The role of intracellular calcium stores in synaptic plasticity and memory consolidation

• Intracellular calcium stores regulate synaptic plasticity and signalling cascades underlying memory.
• Ryanodine receptors promote the consolidation of labile memory into long-term memory.
• IP3 receptors are required during long-term memory formation.
• Altered calcium release from intracellular stores may produce memory deficits.

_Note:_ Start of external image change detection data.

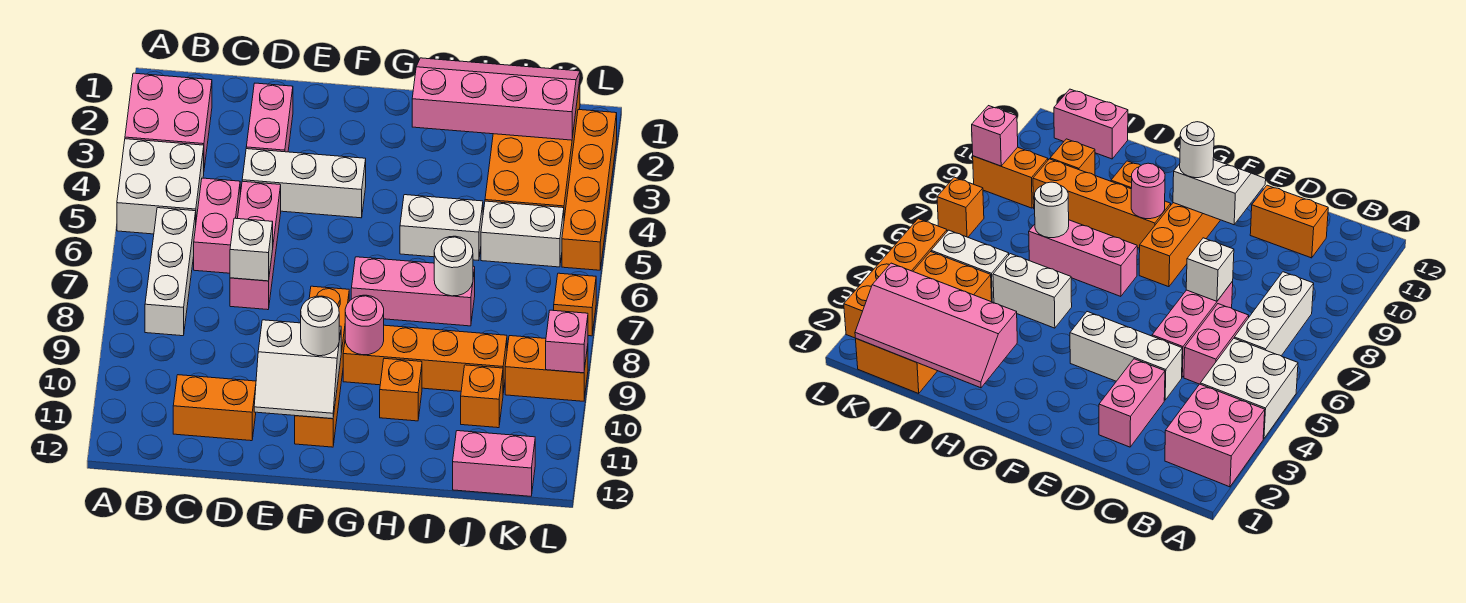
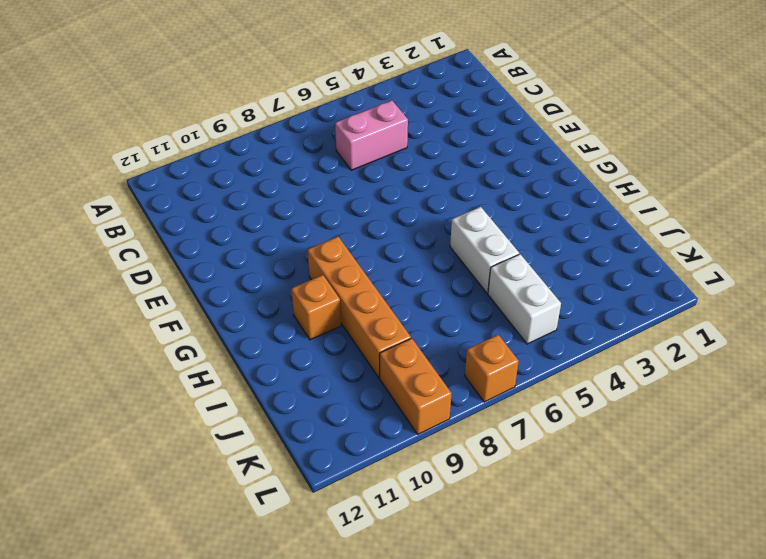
none -> pink brick A2:B3 level 1
none -> white brick A4:B5 level 1
none -> white brick B6:B8 level 1

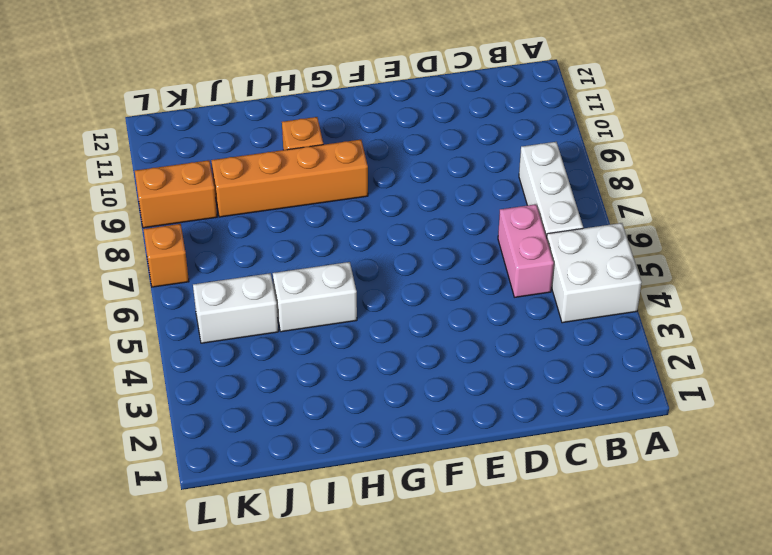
none -> pink brick A2:B3 level 1
none -> orange brick C11:D11 level 1
none -> pink brick D2:D3 level 1

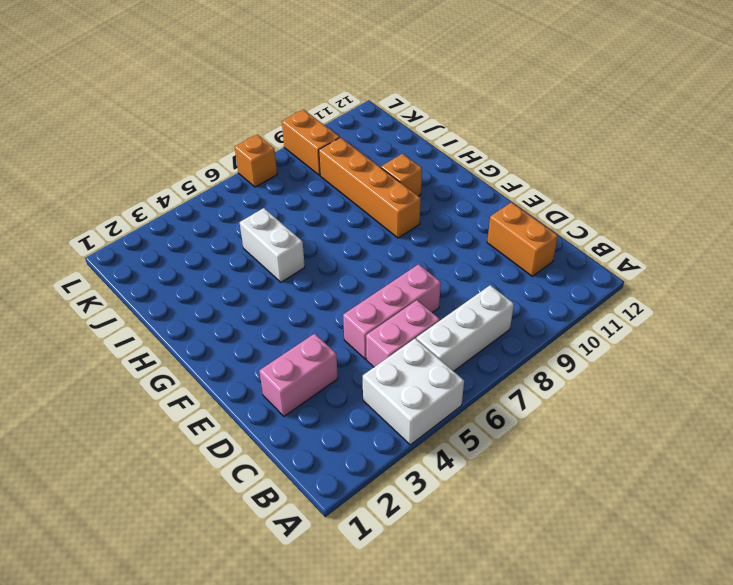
none -> pink brick A2:B3 level 1
none -> white brick D4:F4 level 1
none -> orange brick F8:F11 level 1

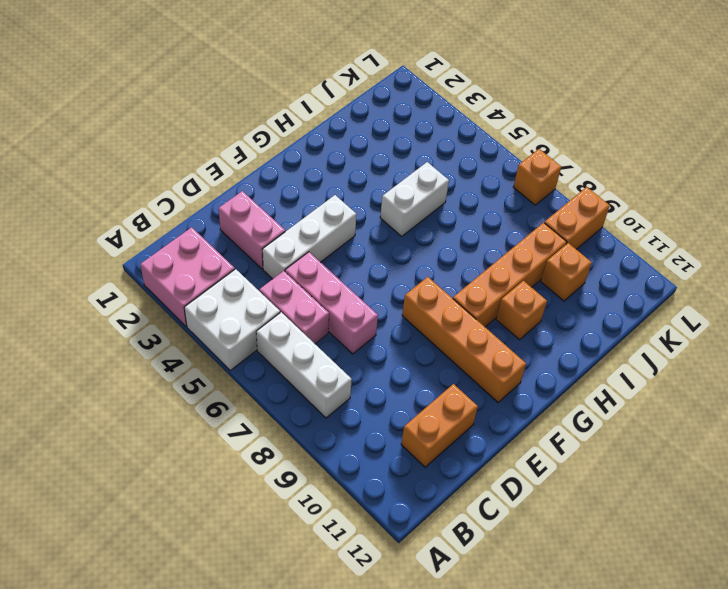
none -> pink brick G7:I7 level 1
none -> orange brick J1:K4 level 1
none -> white brick J5:K5 level 1

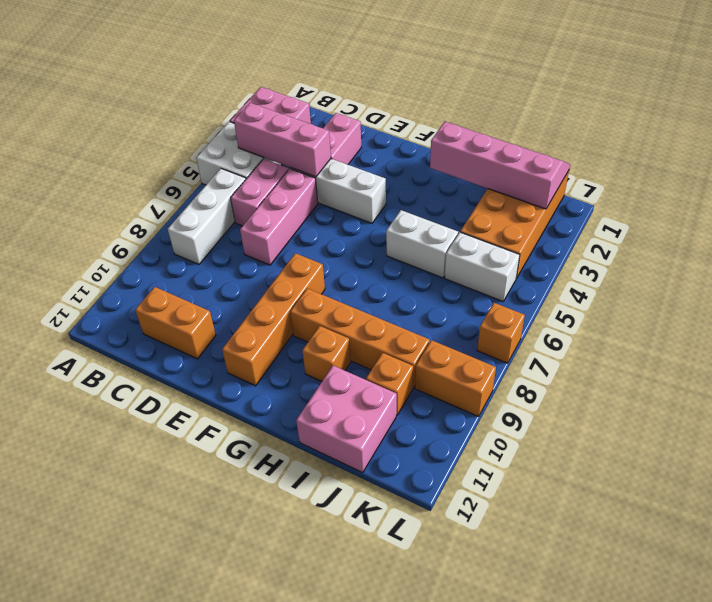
pink brick B4:D4 level 2 -> pink brick G7:I7 level 1
pink brick I11:J12 level 1 -> pink brick J12:K12 level 1
none -> orange brick L2:L5 level 1
none -> white brick D7 level 2
none -> white slope E10:F11 level 2 top 10

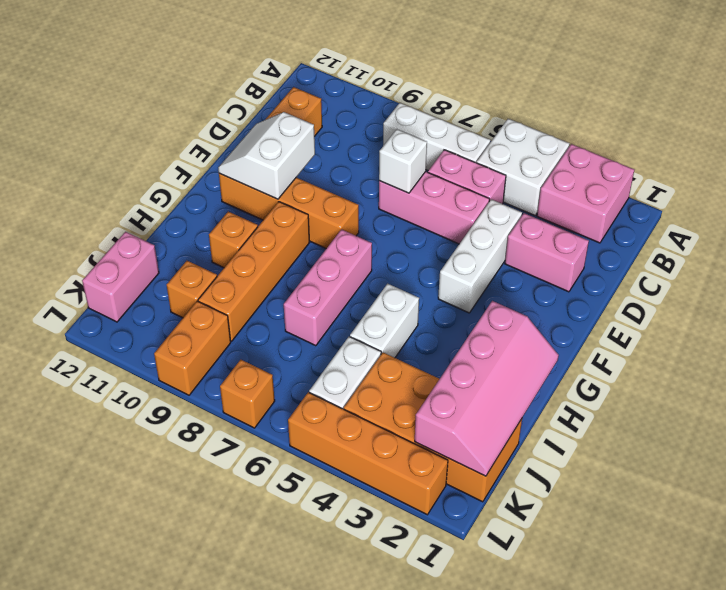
none -> pink round brick G9 level 2
none -> white round brick I7 level 2
none -> pink brick L9 level 2

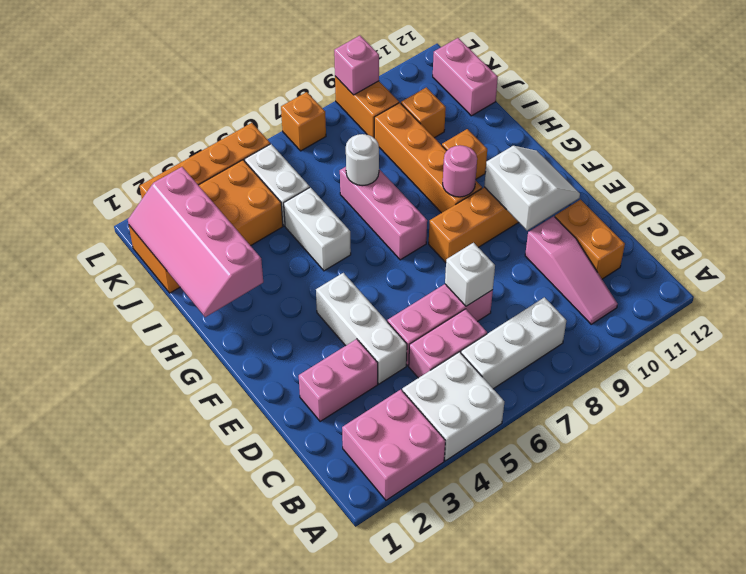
pink slope B10:D10 level 1 top D -> none
none -> white round brick F10 level 3

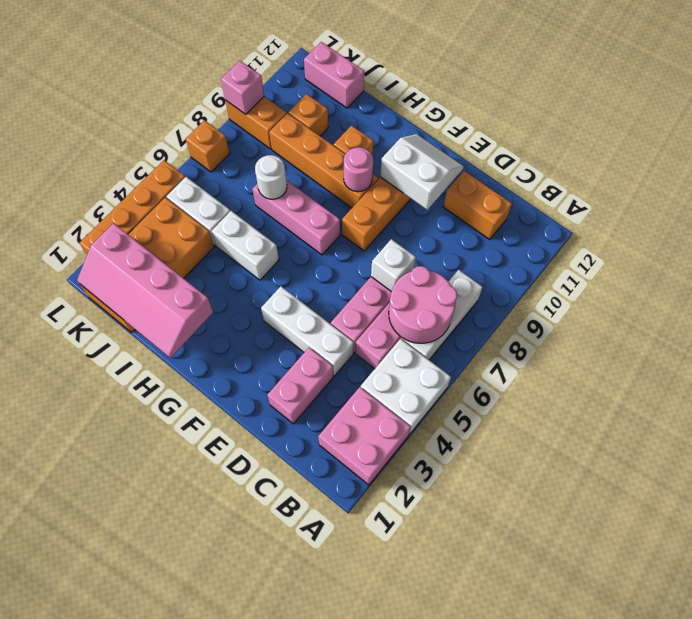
pink round brick B6:C7 level 2 -> none
none -> white round brick F10 level 3

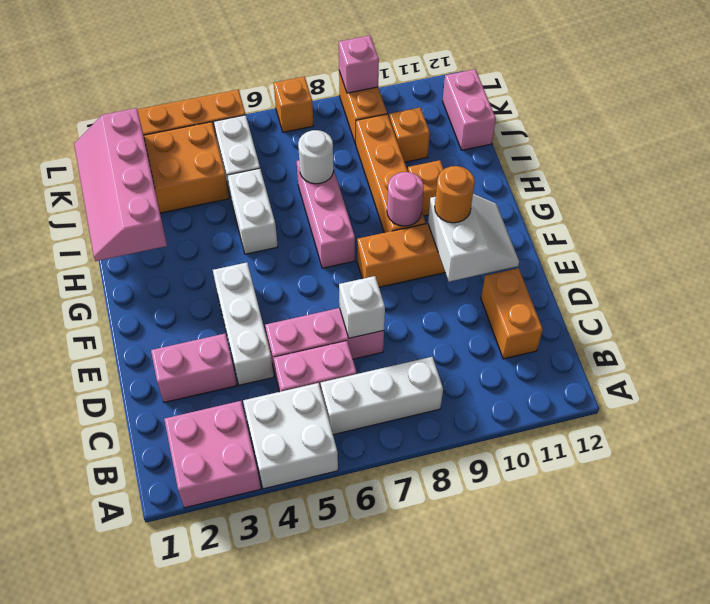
orange round brick F10 level 3 -> white round brick F10 level 3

Memory processing requires tightly controlled signalling cascades, many of which are dependent upon intracellular calcium (Ca2+). Despite this, most work investigating calcium signalling in memory formation has focused on plasma membrane channels and extracellular sources of Ca2+. The intracellular Ca2+ release channels, ryanodine receptors (RyRs) and inositol (1,4,5)-trisphosphate receptors (IP3Rs) have a significant capacity to regulate intracellular Ca2+ signalling. Evidence at both cellular and behavioural levels implicates both RyRs and IP3Rs in synaptic plasticity and memory formation. Pharmacobehavioural experiments using young chicks trained on a single-trial discrimination avoidance task have been particularly useful by demonstrating that RyRs and IP3Rs have distinct roles in memory formation. RyR-dependent Ca2+ release appears to aid the consolidation of labile memory into a persistent long-term memory trace. In contrast, IP3Rs are required during long-term memory. This review discusses various functions for RyRs and IP3Rs in memory processing, including neuro- and glio-transmitter release, dendritic spine remodelling, facilitating vasodilation, and the regulation of gene transcription and dendritic excitability. Altered Ca2+ release from intracellular stores also has significant implications for neurodegenerative conditions.